Sur la terrasse

Publié par Cléanthe le

Je poursuis ma découverte émerveillée de Robert Walser. Et tandis que je continue la lecture des Enfants Tanner, à petit pas, presqu’en flânant, comme il convient pour goûter aux charmes discrets de cet immense poète du quotidien, je me suis lancé aussi dans un recueil de ses textes courts, qui a suffi pour le coup à réjouir mon week-end. Tout Robert Walser en une page! C’est simple, pur, ça ne tient presque à rien. Et pourtant le moment est là, unique, l’impression tellement discrète qu’on oublierait l’art de la recréation poétique, magistrale. Difficile de parler de tels textes. Je crois en tout cas que Robert Walser est en train de rentrer pour moi dans cette liste très précieuse d’auteurs à emporter sur l’île déserte, à côté de Proust, Woolf et Sôseki à qui sa prose me fait souvent penser pour des raisons diverses…

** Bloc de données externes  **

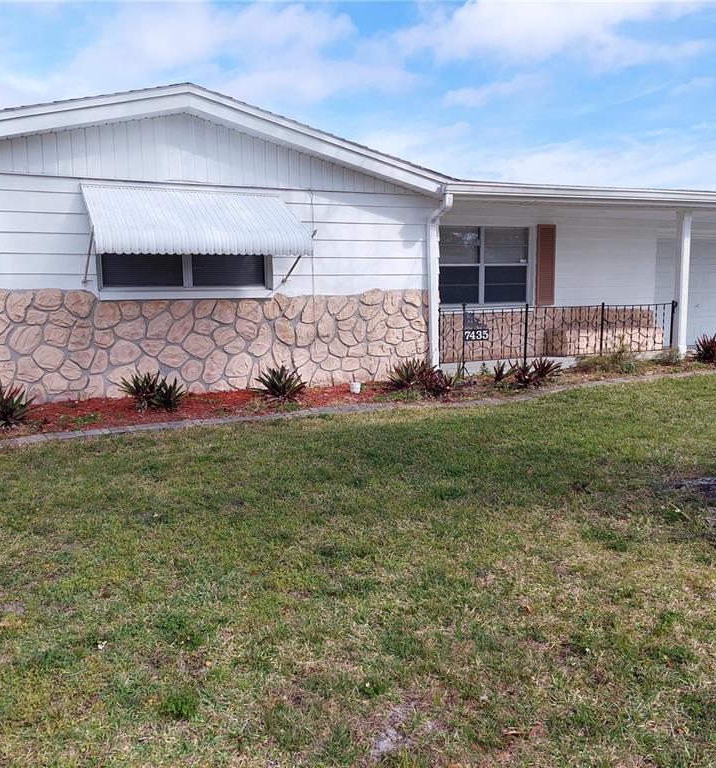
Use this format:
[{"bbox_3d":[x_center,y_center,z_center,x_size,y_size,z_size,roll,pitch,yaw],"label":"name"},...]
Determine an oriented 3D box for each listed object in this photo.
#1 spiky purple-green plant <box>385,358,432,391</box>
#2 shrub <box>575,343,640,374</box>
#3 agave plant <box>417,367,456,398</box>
[{"bbox_3d":[0.682,-0.139,9.416,0.612,0.400,0.581,-1,7,0],"label":"spiky purple-green plant"},{"bbox_3d":[3.307,-0.326,9.450,0.790,0.370,0.520,-4,8,-23],"label":"shrub"},{"bbox_3d":[0.873,-0.022,7.900,0.430,0.340,0.410,-1,7,0],"label":"agave plant"}]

C’était un jour quelconque. Je ne peux pas dire l’heure avec précision. Je me trouvais sur une sorte de terrasse taillée dans la roche et, appuyé sur la simple balustrade, je regardais dans la douce profondeur. Il commença alors à pleuvoir à flots, d’une pluie tendre et caressante. Le lac changeait ses couleurs, le ciel était dans un émoi merveilleux et doux. Je m’abritai sous le toit d’un petit pavillon qui se trouve sur le rocher. Toute la végétation fut bientot détrempée. En bas, dans la rue, quelques personnes s’étaient réfugiées sous le feuillage dense des marronniers comme sous d’amples parapluies. Cela avait l’air si étrange que je ne pouvais me rappeler avoir jamais vu quelque chose de pareil. Pas une seule goutte de pluie ne pénétrait la masse compacte des feuilles. Le lac était en partie bleu et en partie
gris obscur. Et dans l’air, cette chère et si agréable rumeur d’orage. Et cette douceur partout. J’aurais pu rester là des heures et me délecter de la vision du monde. Finalement, je m’en allai quand même.

Robert Walser, « Sur la terrasse », in Retour dans la neige, traduction Golnaz Houchidar, Zoé, 1999

Extrait publié dans le cadre des Feuilles allemandes.


5 commentaires

nathalie · 12 novembre 2019 à 13 h 08 min

Message compris : j’ajoute cet auteur à la liste des « kilfolire », liste qui est heureusement inépuisable ! Les extraits que tu cites sont très beaux.

    Cléanthe · 12 novembre 2019 à 22 h 00 min

    Tout Robert Walser est de ce niveau! C’est ce qui en rend la lecture si délicate, si fragile. Je crois que c’est un auteur qui doit se lire lentement.

Flo · 12 novembre 2019 à 16 h 27 min

Walser est sur mes tablettes depuis longtemps sans trop de motivation mais à force de lire tes billets, je l’ai inscrit à mes lectures pour l’an prochain.

    Cléanthe · 12 novembre 2019 à 22 h 01 min

    Je suis content que ces extraits te motivent finalement. Tu verras, c’est un auteur qui mérite vraiment qu’on s’y attarde.

Eva · 22 novembre 2019 à 10 h 31 min

C’est aussi une belle traduction ! Je note Retour dans la neige, merci pour ce partage.